Bugün Suriye’nin toprak bütünlüğü tamamen ortadan kalkmış durumda. Gelin alanda olan devletler ve devlet dışı aktörler ile terör örgütlerine bakalım.
Bugün Türkiye-ABD-Rusya-İran-İngiltere-Fransa-Almanya ve çok az sayıda bazı batılı ülkelerin alanda askeri varlığı var. Bunun yanı sıra İsrail’in de işgal altında tuttuğu Golan bölgesi Suriye toprağı. Devlet dışı aktör olarak Lübnan Hizbullahı başta olmak üzere Suriye’ye başta Irak olmak üzere birçok milis güç alanda varlığını sürdürüyor. Ülkede terör örgütü PKK-DEAŞ-DHKPC –El Kaide faaliyetlerine devam ediyor. Diğer yandan az sayıda da olsa Filistinli silahlı guruplar mevcudiyeti göz ardı edilemez. 2011 yılında alanda örgütlenen Özgür Suriye hareketi içinde yer alan zamanla bir kısmı ayrılan 30’u aşkın silahlı grup var. Bugün Suriye Milli Ordusu adı altında düzenli orduya geçmeye çalışan ÖSO dışında alanda HTŞ içinde ya da HTŞ ile hareket etmese bile Türkiye’nin terör listesine aldığı silahlı yapıların varlığı da bir gerçek. Bunun yanında ABD’li, Rus ve batılı paralı askerler Suriye’de değişik gruplar yanında çatışmalara katılıyorlar. Suud-Katar –Mısır ve körfez ülkeleri farklı şekilde alanda her zaman yer aldılar. Net olmayan rakamlara göre 100 bin üzerinde farklı ülkelerden gelen silahlı kişiler Suriye savaşında yer aldı. İşin özeti Suriye bir dünyalar savaşı.
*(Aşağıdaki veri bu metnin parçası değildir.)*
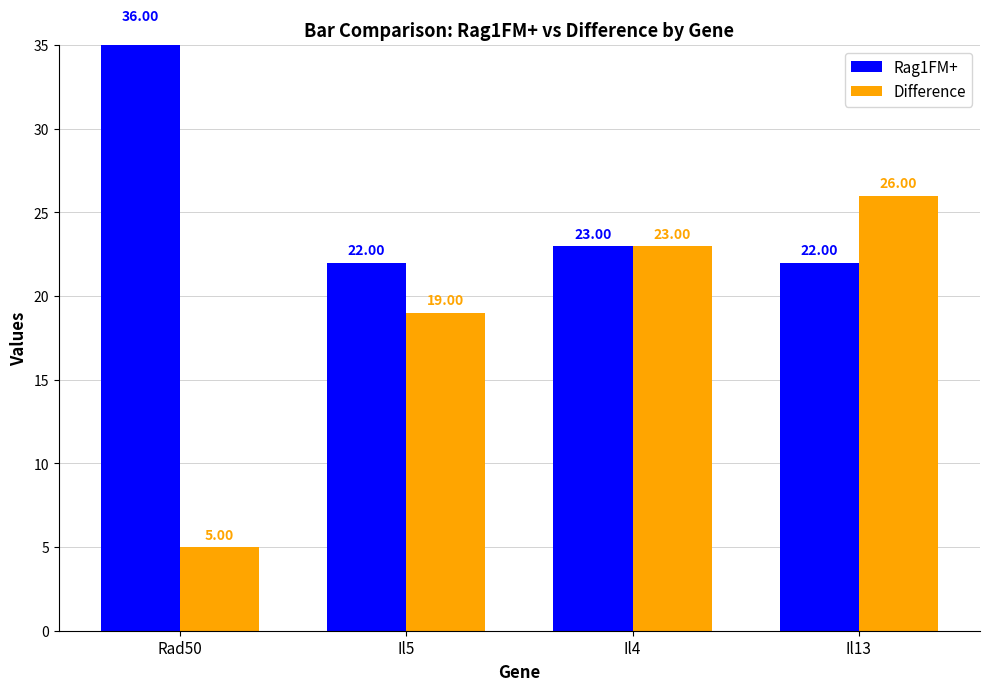

What value does the Rag1FM+ series have at Il5?

22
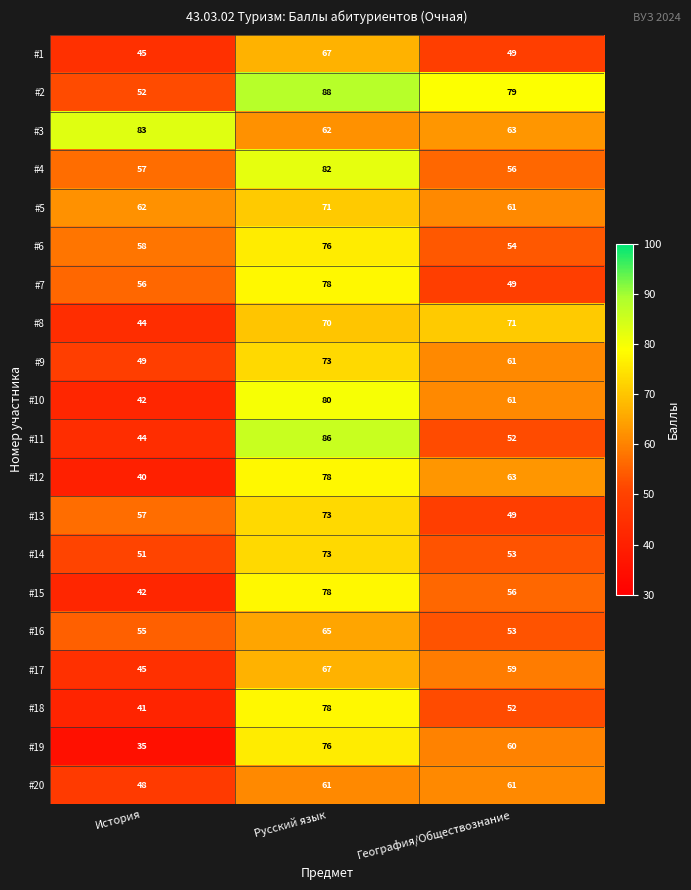

What is the difference between the maximum and minimum values in the #1 series?

22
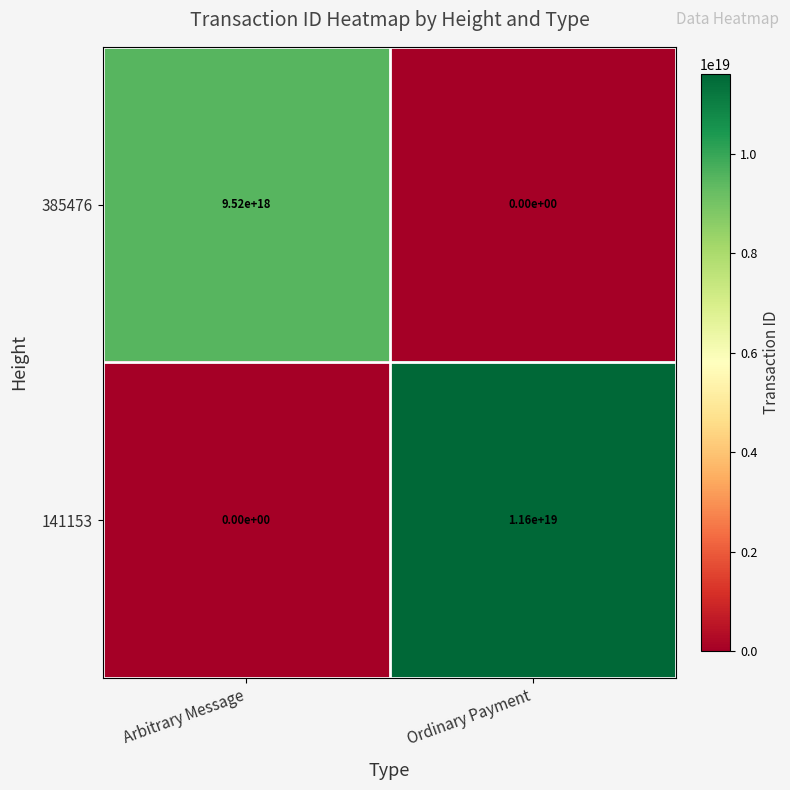

Which series has the widest spread of values?

141153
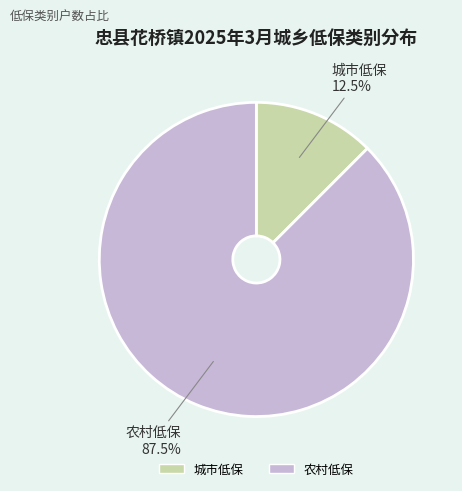

Is there any slice that represents more than half of the pie?

Yes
Şimdi Fırat doğusu ve batısı tartışmalarında ile Süper güç ABD-Rusya arasında 911 km sınır güvenliğini garanti altına almaya çalışan Türkiye Münbiç’ten Fırat havzasında Irak sınırına varan ve oradan Sincar üzerinden Mahmur’dan geçerek Kandil’e uzanan terör kanton yapısı ile karşı karşıya bırakıldı. Hem ABD’nin başını çektiği batı bloku ve İsrail, Rusya ve İran ne kadar Astana masasında birlikte çalışsak da PKK’ya destek veriyorlar. Teyidi ise Suriye’den 1 tane PKK’lıyı bize teslim eden devlet var mı? Eylül 2019’da gelinen noktada Türkiye tüm aktörlere rağmen Fırat Kalkanı-2 harekatına doğru haklı bir yalnızlıkla gidiyor.15 Temmuz hainliği sonrası BEKA tehlikesini en üst düzeyde yaşayan Türkiye tarihinin en çetin mücadelesine girmeye mecbur bırakıldı. Bugün 45 bin civarında olan terör kanton yapısı 110 bin seviyesine çıkarmak için projeler devam ederken Türk devlet aklı tarihin o derin hafızasından edindiği tecrübeyle askeri gücünü kullanmalıdır. Suriye mücadelesinde haklı yalnızlığımız devam ediyor. Şimdi karşımızda duran riskleri ortadan kaldırma zamanı. Yoksa her şey çok geç olacak.